アフターコロナの代替投資先として仮想通貨(暗号資産)ビットコイン(BTC)にどのくらいポテンシャルがあるのか?

マネックス仮想通貨研究所所長を務める大槻奈那氏が5月28日に最新のレポートを発表し、「当面、上昇トレンドが持続できる」と予想した。

機関投資家と新興国から追い風

1つ目の理由は、機関投資家から手元資金の一部が仮想通貨に流入している点だ。大槻氏は今年の1-3月期に米仮想通貨運用会社グレイスケールに前期比2倍となる5.0億ドルの資金が流入したと指摘。「1.6億ドルが新規の投資家の資金とのことで、機関投資家のすそ野が広がっていることを示している」と解説した。

また、「強力な金融緩和で実質金利の急落」が見込まれている中、「債券など金利物の投資妙味が失せ、金や暗号資産の魅力が相対的に上昇する」と指摘。「ビットコインは黎明期でもあり、金価格ほど明確な関係は見られないが、今後は、実質金利に対して金と似た反応が見られる可能性がある」と伝えた。

大槻氏は、アルゼンチンや南アフリカなど新興国で自国通貨安に対するリスク回避手段として仮想通貨投資が活発になっている点にも注目している。

ステーブルコインで「連想買い」も

さらに大槻氏は、中国人民銀行のデジタル銀行などステーブルコインの開発が着々と進んでいることについて、「ビットコインなど既存の暗号資産の価格と直接リンクすることはない」としつつも、「デジタル通貨の保有者が、一時的な投資先として暗号資産を選ぶ」可能性があるほか「そうした連想から既存の暗号資産が買われる可能性はあるだろう」とみている。
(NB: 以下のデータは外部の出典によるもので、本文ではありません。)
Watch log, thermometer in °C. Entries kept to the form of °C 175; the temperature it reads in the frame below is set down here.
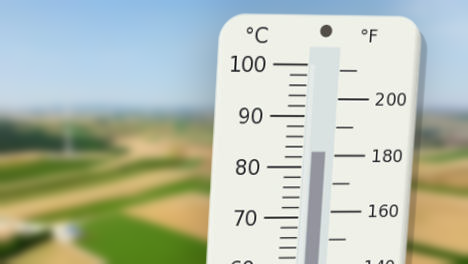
°C 83
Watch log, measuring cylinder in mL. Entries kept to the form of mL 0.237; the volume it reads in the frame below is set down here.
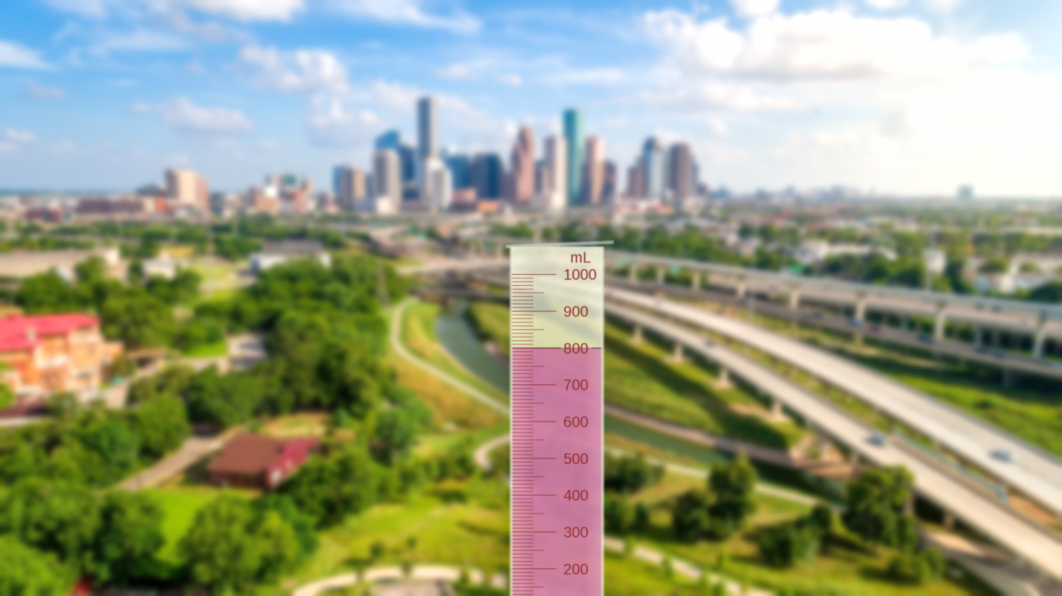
mL 800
このほか、今月のビットコイン半減期による供給抑制効果も追い風になるとみている。

一方、大槻氏は、リスク要因について「ロシアで暗号資産による決済が禁止」や「ブラジルでは暗号資産売買の利益の税制が強化され、小規模な取引所が閉鎖された」こと、3月の暴落時にビットメックスの取引が一時停止したことなど依然としてセキュリティ面での課題があることを指摘している。